### TEXT SHOWN

RECKONING: Reasoning through Dynamic Knowledge Encoding
Long-context reasoning requires accurately identifying relevant information in extensive, noisy input contexts. Previous research shows that using test-time learning to encode context directly into model parameters can effectively enable reasoning over noisy information. However, meta-learning methods for enabling test-time learning are prohibitively memory-intensive, preventing their application to long context settings.
In this work, we propose PERK (Parameter Efficient Reasoning over Knowledge), a scalable approach for learning to encode long input contexts using gradient updates to a lightweight model adapter at test time. Specifically, PERK employs two nested optimization loops in a meta-training phase. The inner loop rapidly encodes contexts into a low-rank adapter (LoRA) that serves as a parameter-efficient memory module for the base model. Concurrently, the outer loop learns to use the updated adapter to accurately recall and reason over relevant information from the encoded long context.
Our evaluations on several long-context reasoning tasks show that PERK significantly outperforms the standard prompt-based long-context baseline, achieving average absolute performance gains of up to 90% for smaller models (GPT-2) and up to 27% for our largest evaluated model, Qwen-2.5-0.5B. In general, PERK is more robust to reasoning complexity, length extrapolation, and the locations of relevant information in contexts. Finally, we show that while PERK is memory-intensive during training, it scales more efficiently at inference time than prompt-based long-context inference.
To scale the training of larger and more capable test-time learning models, we propose PERK, which uses a parameter-efficient test-time adaptation to reduce both the size and amount of gradient unrolling required during optimization. Specifically, in the inner and outer loops, we only optimize a parameter-efficient adapter, LoRA, to encode the contexts, and we apply truncated gradient unrolling to reduce the memory cost of backpropagating through the inner loop.
We set the test time learning objective (thus also the inner loop objective) to Causal Language Modeling (CLM) of the context, and set the adaptation algorithm $Alg$ to only update the LoRA parameters. The adaptation algorithm computes the gradients on a batch of sub-sequences from the full context sequence. This compression as a parallel batch(or multiple batches) allows us to process lengthy sequences beyond the model's context window.

### AIM OF THE TASK
Set down, word for word, the part of the text on PERK starting with "RECKONING: Reasoning through" and going on through "long context settings.". The material after the text on PERK is separate from it.

### EXTRACTED MATERIAL
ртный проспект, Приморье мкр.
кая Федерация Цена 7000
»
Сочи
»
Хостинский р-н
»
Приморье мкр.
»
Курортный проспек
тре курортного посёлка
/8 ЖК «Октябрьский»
--
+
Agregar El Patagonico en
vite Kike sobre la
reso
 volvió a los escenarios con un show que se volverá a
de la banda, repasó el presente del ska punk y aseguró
...
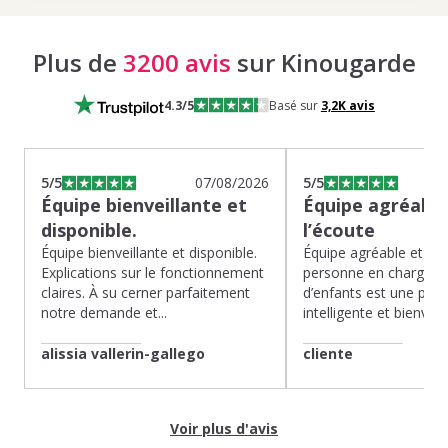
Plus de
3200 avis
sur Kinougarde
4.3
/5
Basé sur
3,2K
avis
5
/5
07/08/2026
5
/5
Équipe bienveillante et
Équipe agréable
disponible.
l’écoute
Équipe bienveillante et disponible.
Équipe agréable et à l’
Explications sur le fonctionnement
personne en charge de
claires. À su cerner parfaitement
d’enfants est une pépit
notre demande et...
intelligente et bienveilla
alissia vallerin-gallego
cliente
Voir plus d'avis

### RESPONSE TO THIS TASK
RECKONING: Reasoning through Dynamic Knowledge Encoding
Long-context reasoning requires accurately identifying relevant information in extensive, noisy input contexts. Previous research shows that using test-time learning to encode context directly into model parameters can effectively enable reasoning over noisy information. However, meta-learning methods for enabling test-time learning are prohibitively memory-intensive, preventing their application to long context settings.